Rynek nieruchomości mieszkaniowych w II kw.2020

wykres


Pandemia COVID-19 i zamrożenie gospodarki zahamowały dotychczasowe tendencje cenowe na rynku mieszkaniowym. Po kilkunastu kwartałach wzrostu podaży i popytu na mieszkania oraz wzrostu cen mieszkań, w 2q20 nastąpiło schłodzenie. Według danych bazy CBN PKO BP w ujęciu kw/kw w analizowanych grupach (Warszawa, 6 największych miast wojewódzkich bez Warszawy, 9 pozostałych miast wojewódzkich) odnotowano spadki cen transakcyjnych na rynku wtórnym w Warszawie oraz na rynku pierwotnym w trzeciej z grup. Z kolei dane z bazy BaRN NBP sygnalizują spadek cen transakcyjnych na rynku pierwotnym w 7 największych miastach (-1,4% kw/kw, w tym w Warszawie -3,9% kw/kw i we Wrocławiu -3,8% kw/kw) oraz niewielkie wzrosty na rynku wtórnym.


Schłodzenie aktywności rynku mieszkaniowego w 2q20 wynika ze związanych z z pandemią ograniczeń w przemieszczaniu się oraz w prowadzeniu działalności gospodarczej.

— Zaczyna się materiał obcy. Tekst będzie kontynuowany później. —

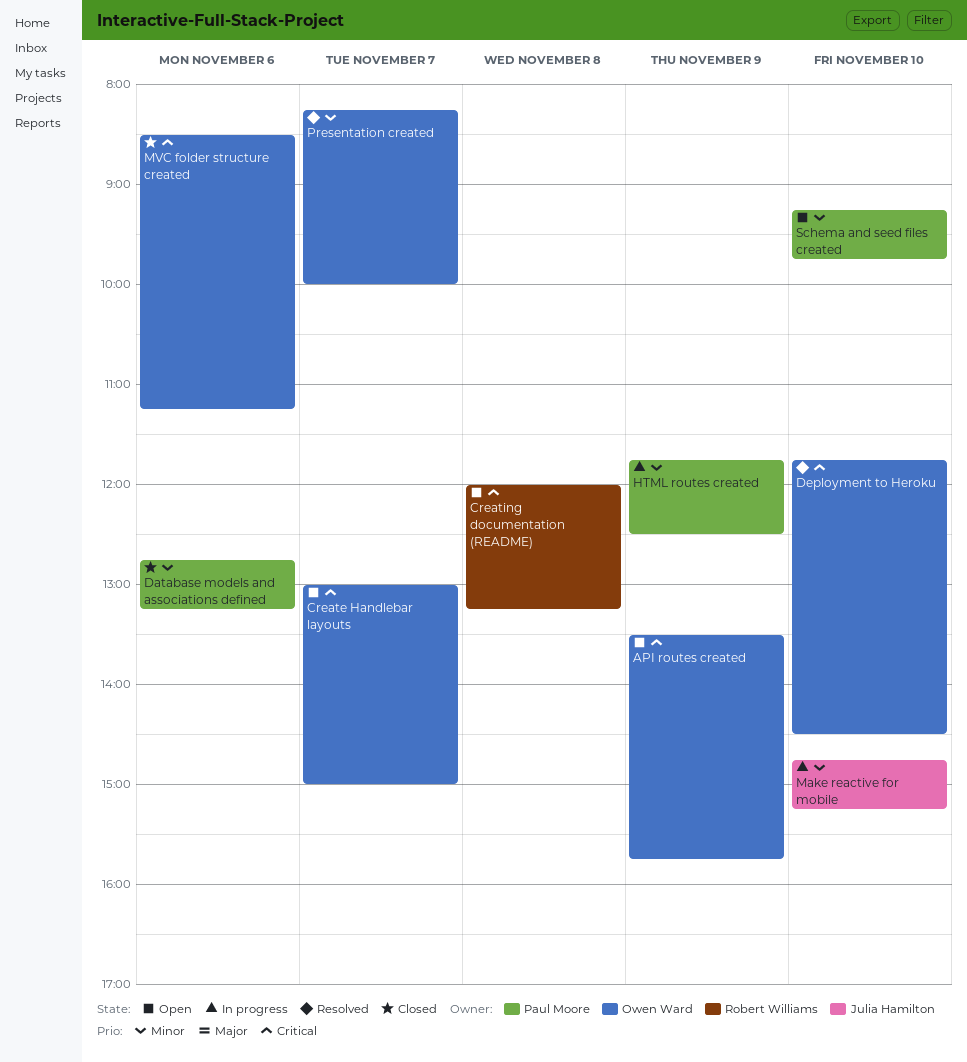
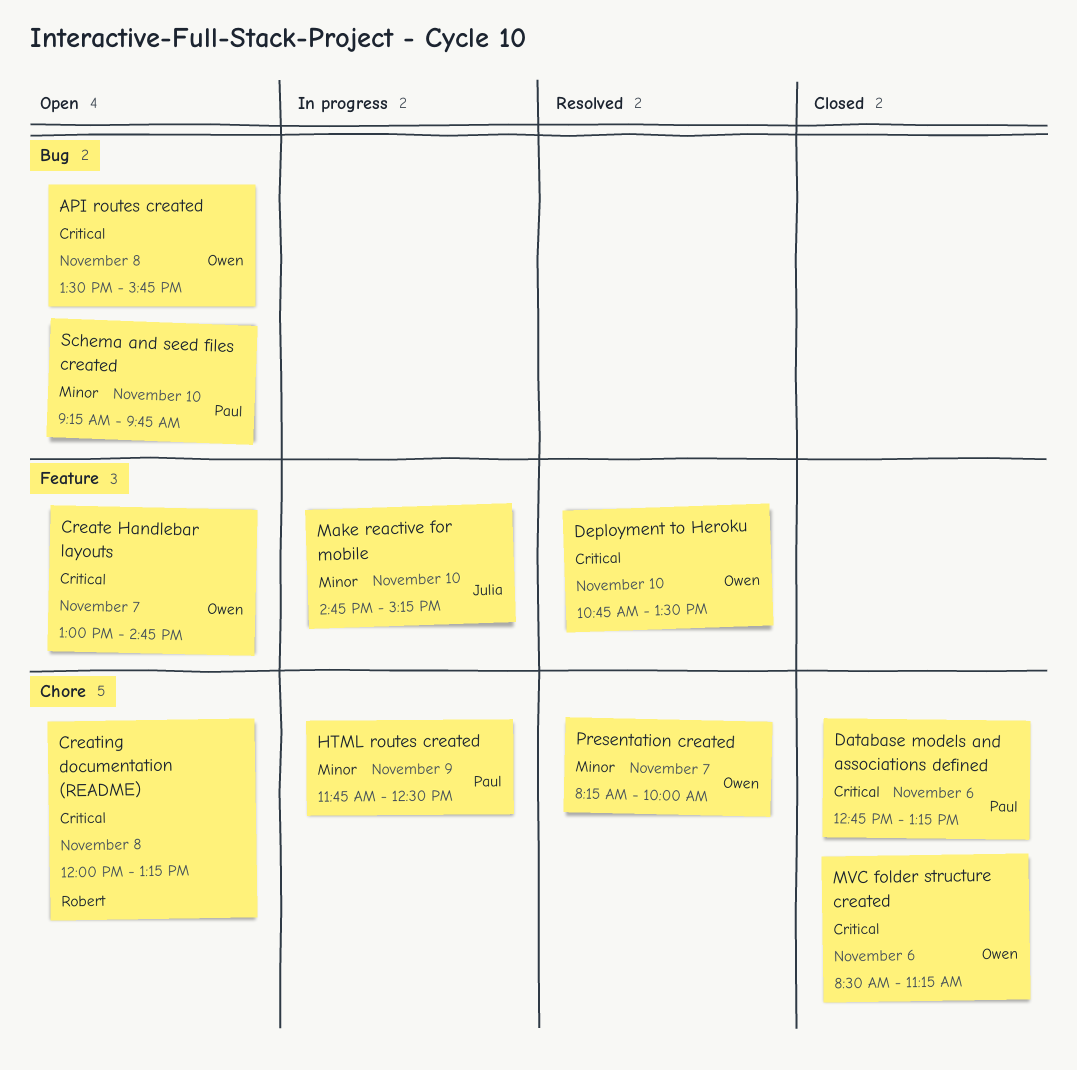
API routes created, day: Nov 9 -> Nov 8
Create Handlebar layouts, ends: 15:00 -> 14:45
Database models and associations defined, priority: Minor -> Critical
Deployment to Heroku, begins: 11:45 -> 10:45
Deployment to Heroku, ends: 14:30 -> 13:30

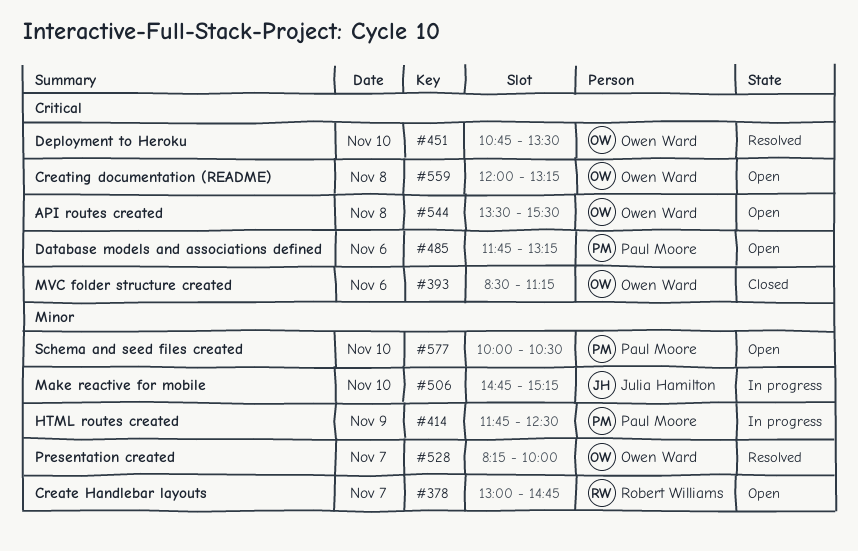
API routes created, ends: 15:45 -> 15:30
Create Handlebar layouts, owner: Owen Ward -> Robert Williams
Create Handlebar layouts, priority: Critical -> Minor
Creating documentation (README), owner: Robert Williams -> Owen Ward
Database models and associations defined, status: Closed -> Open
Database models and associations defined, begins: 12:45 -> 11:45
Schema and seed files created, begins: 09:15 -> 10:00
Schema and seed files created, ends: 09:45 -> 10:30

Wprowadzone restrykcje stanowiły dodatkowe utrudnienie dla kupujących finansujących zakup mieszkania kredytem. Akcja kredytowa w 2q20 zmniejszyła się o blisko 20%. Według ZBP, w 2q20 wartość nowo udzielonych kredytów mieszkaniowych wyniosła 13,5 mld zł (-18% r/r; -19% kw/kw).


Lockdown gospodarki może mieć jednak również nieco bardziej długookresowy wpływ na poziom cen mieszkań i domów. Przyczynił się on bowiem do spowolnienia wzrostu dochodów gospodarstw domowych, wzrostu zagrożenia bezrobociem oraz zaostrzenia polityki kredytowej banków (wzrost marż i prowizji, wymagany większy wkład własny).


Jednym z najważniejszych negatywnych kanałów wpływu pandemii na rynek nieruchomości jest obniżenie stawek wynajmu długookresowego. Tendencje te wynikają z załamania wynajmu krótkoterminowego (ograniczenie turystyki) oraz rezygnacji z wynajmu przez wielu studentów i pracowników (nauka i praca on line) i przez część cudzoziemców (trwałe powroty do kraju rodzinnego). Notowania stawek ofertowych (portal otodom) z kolejnych miesięcy 3q20 sugerują kontynuację spadków.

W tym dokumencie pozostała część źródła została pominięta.